Scott Bray, meanwhile, welcomed the start of an open dialogue between Congress and the executive branch on “this important issue,” even if it evokes the creative imagination of many and provokes speculation.
He added that the Intelligence Community has a serious duty to taxpayers to prevent potential adversaries, such as China and Russia, from surprising us with unforeseen new technologies.
"As overseers of the intelligence community, this committee has an obligation to understand what they are doing to determine whether any UAPs are new technologies or not. And if they are, where they come from."
“When it comes to foreign nations’ weapons and sensor systems, known unknowns are those characteristics that we don’t fully understand.

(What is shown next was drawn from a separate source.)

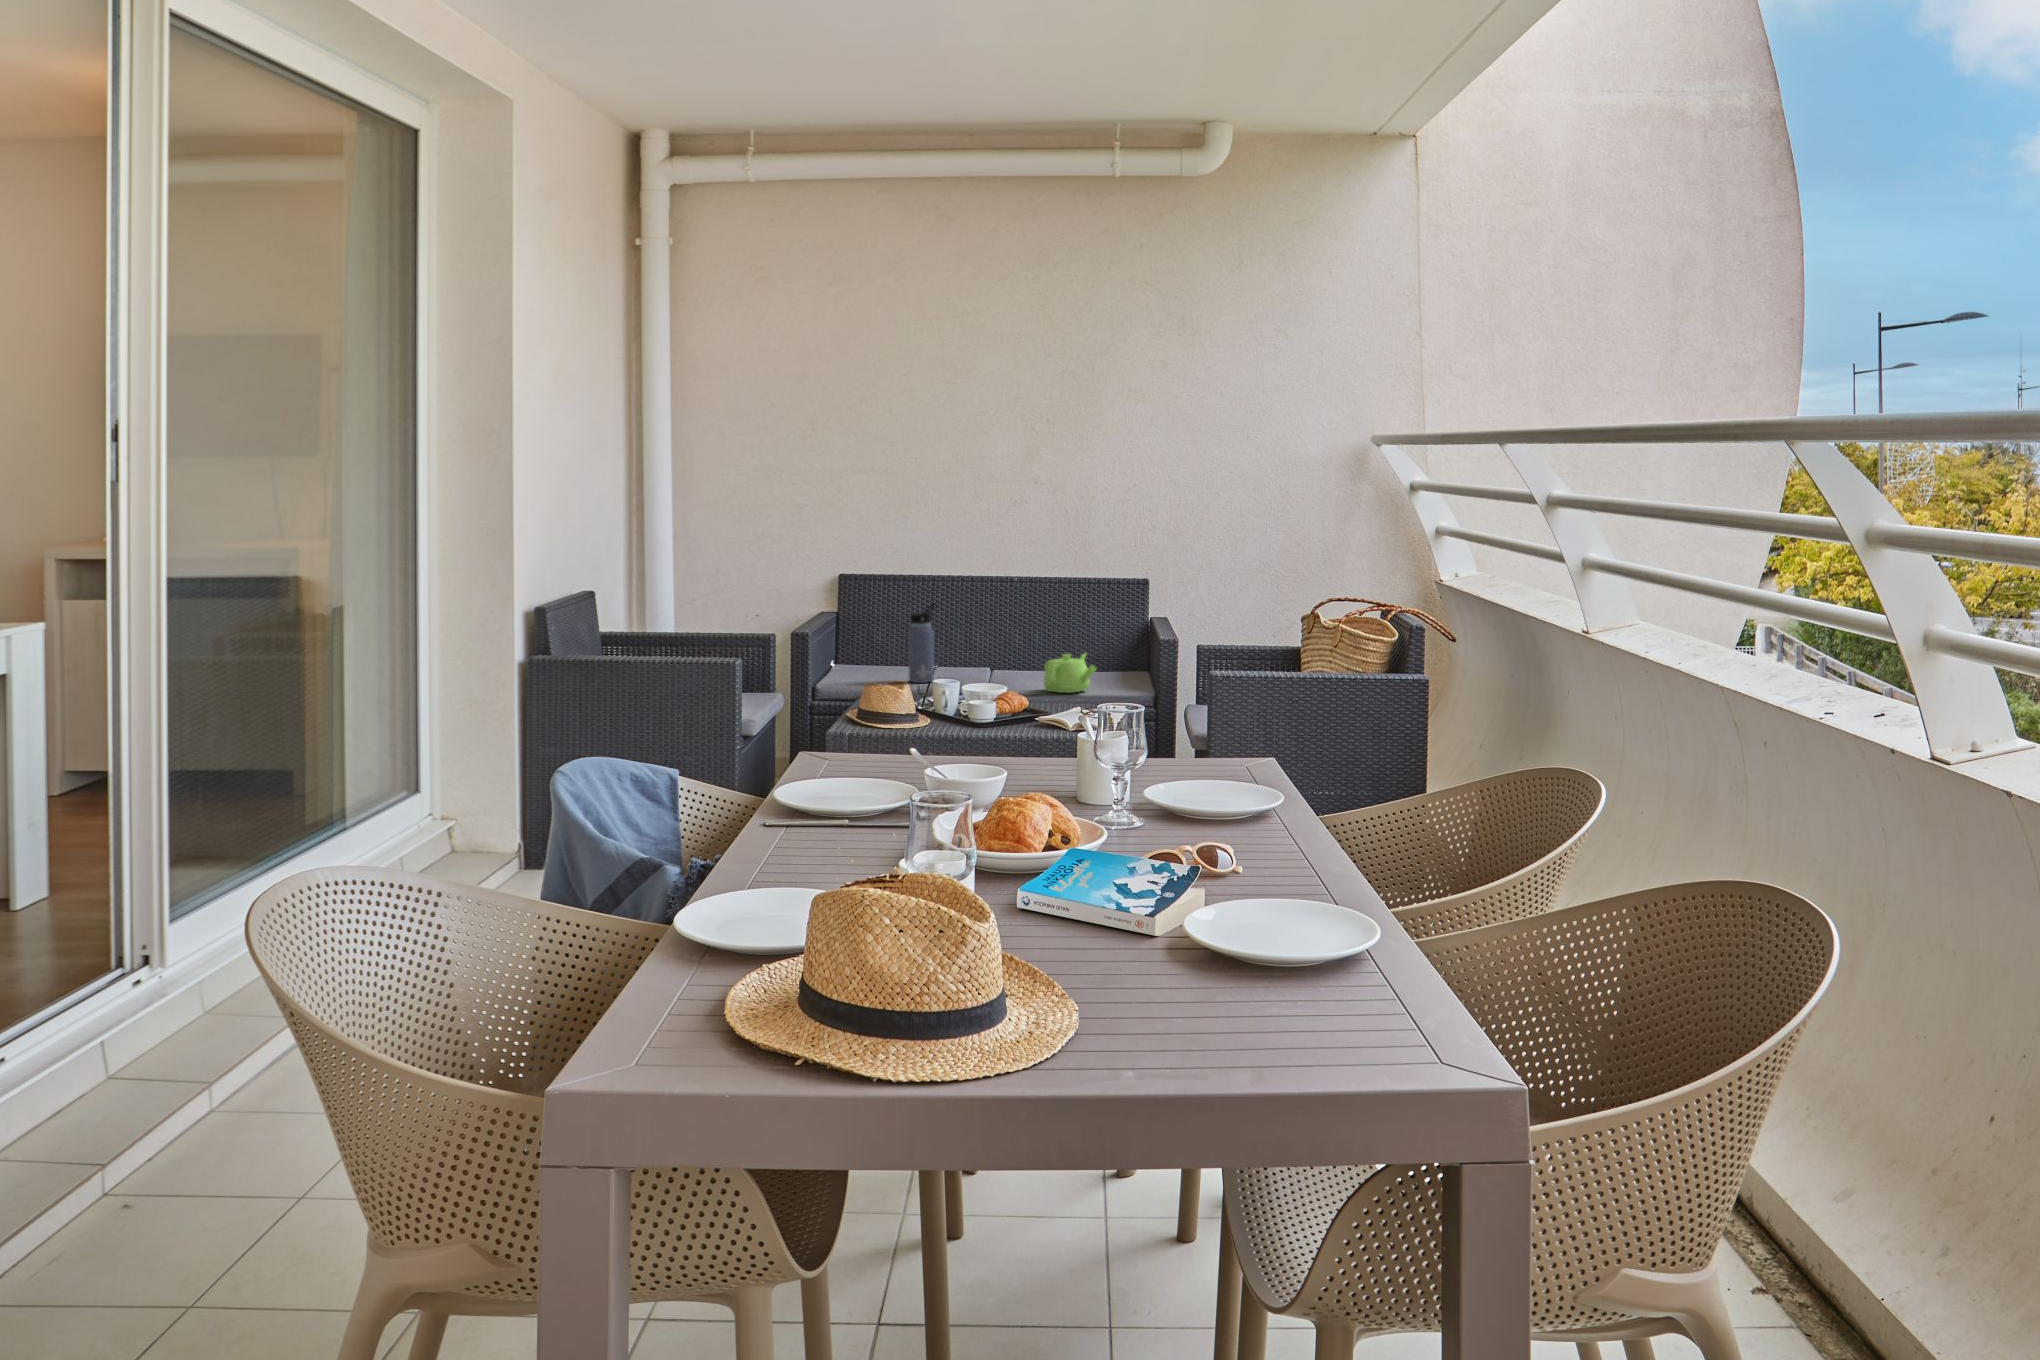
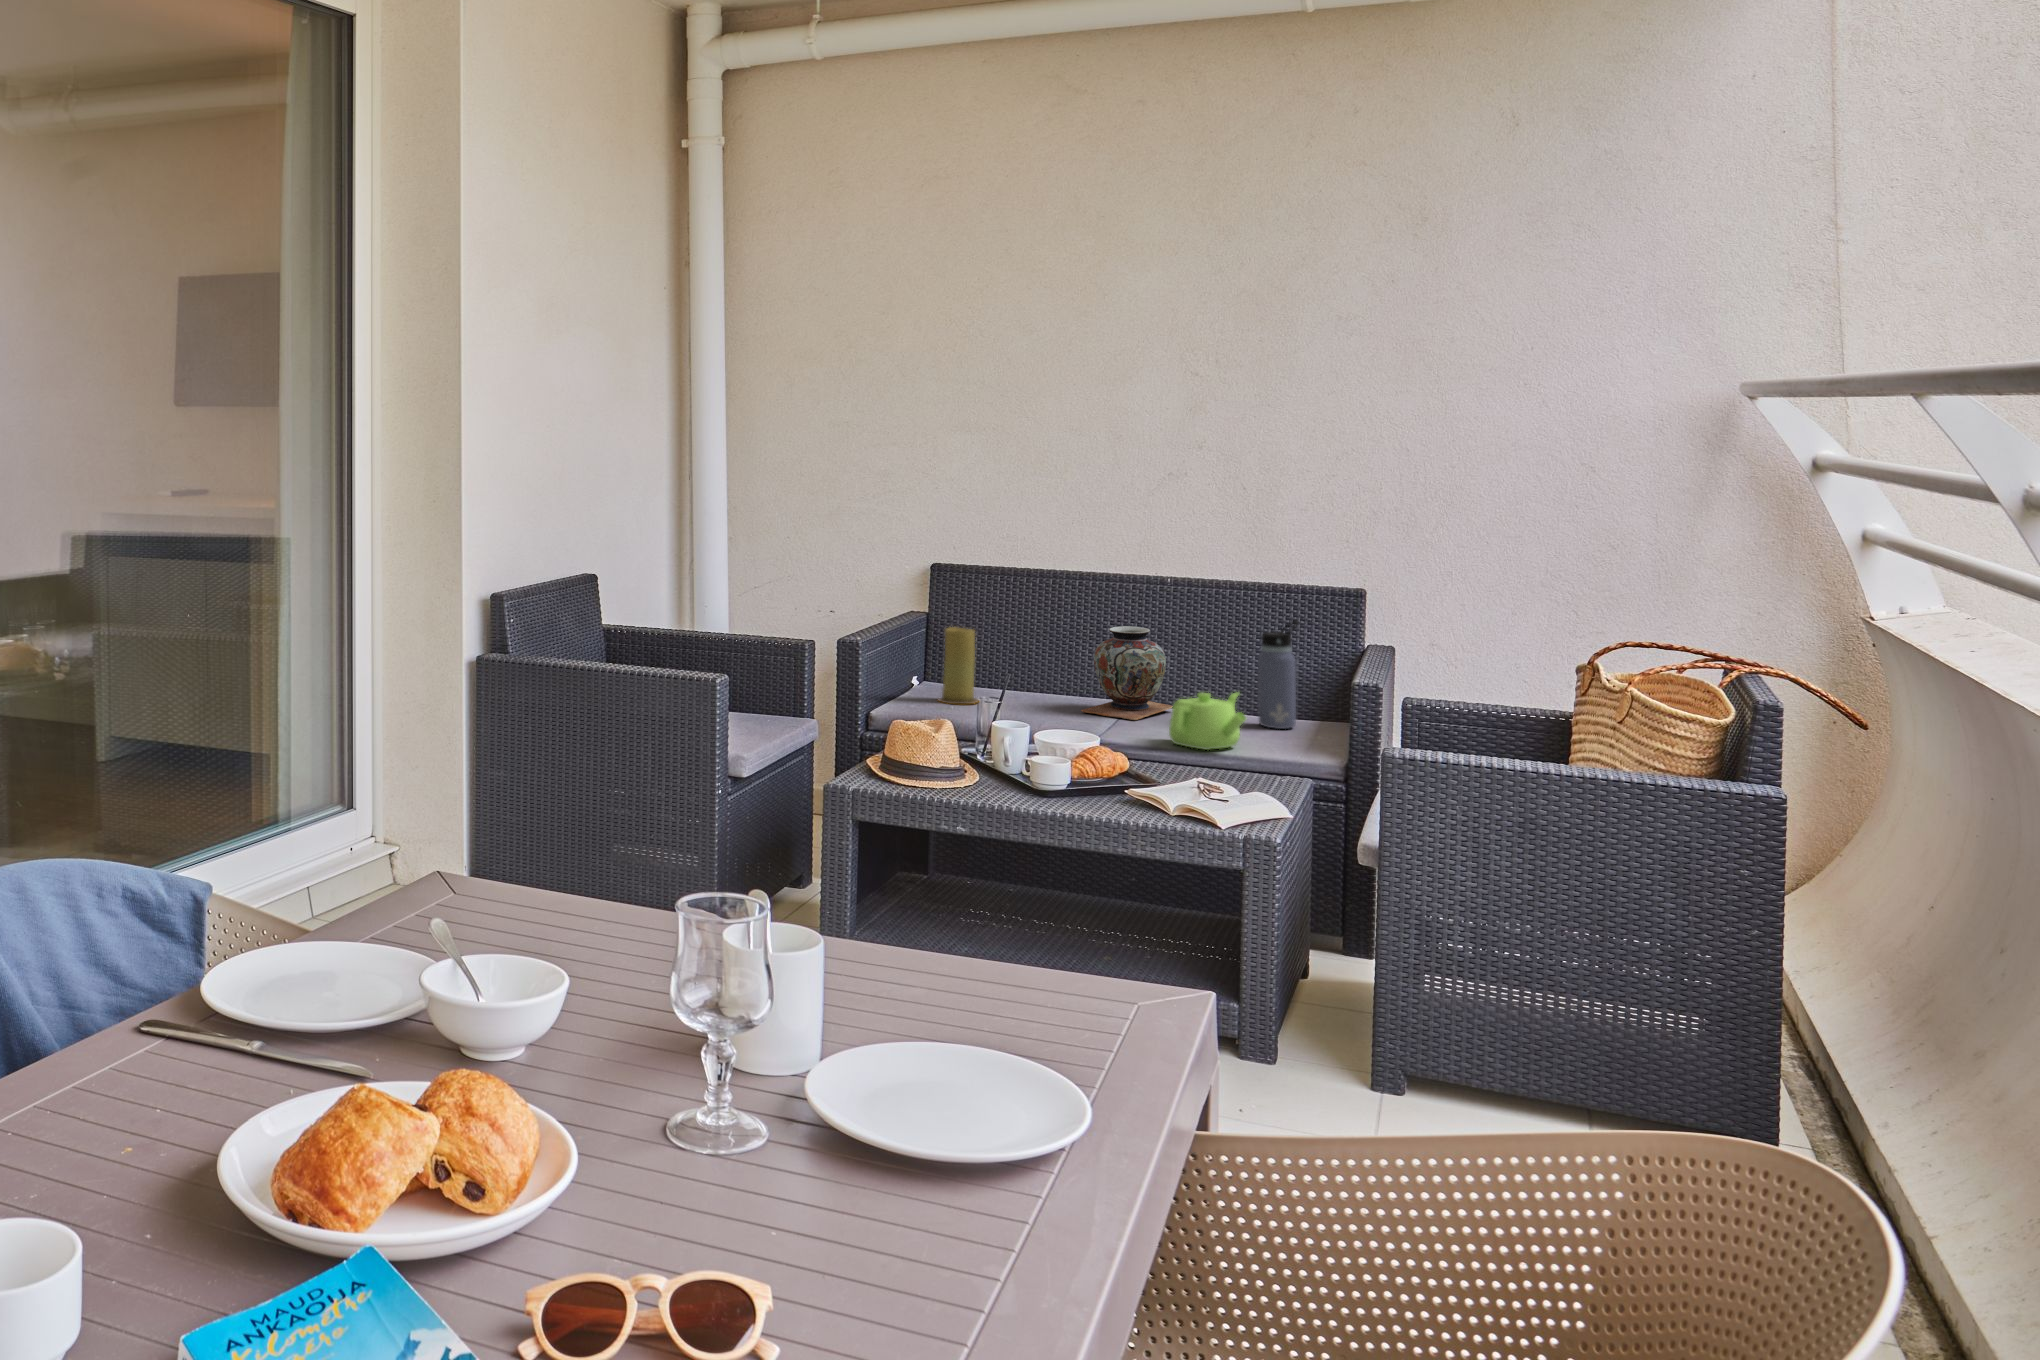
water bottle: present [908,604,935,683] -> present [1258,620,1298,729]
decorative vase: none [971,614,1032,681] -> present [1081,626,1173,720]
candle: none [865,622,896,679] -> present [939,627,978,704]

But… the challenge associated with UAPs is that they are completely unknown and require a broader collection analysis effort,” he stressed.
"We are trying to determine if any of these UAPs are new technologies, being developed by foreign governments."
The phenomenon has gained special attention when these UAPs have been observed in military and training camps.
“We have seen an increasing number of unauthorized or unidentified aircraft or objects and military control training areas and training ranges and other designated airspaces,” Bray said. “Reports of sightings are frequent and ongoing.”
However, he explained that despite all the sophisticated instruments that the US Navy has, they have not been able to explain the movements of these ships, since, according to them, they break aspects of physics that we know.
Bray said there was "the possibility of surprises and potential scientific discoveries."
According to a Pentagon report Published in June last year, in 2021 there were 114 incidents recorded at the US government's own bases, 18 of them involving unknown flight technology.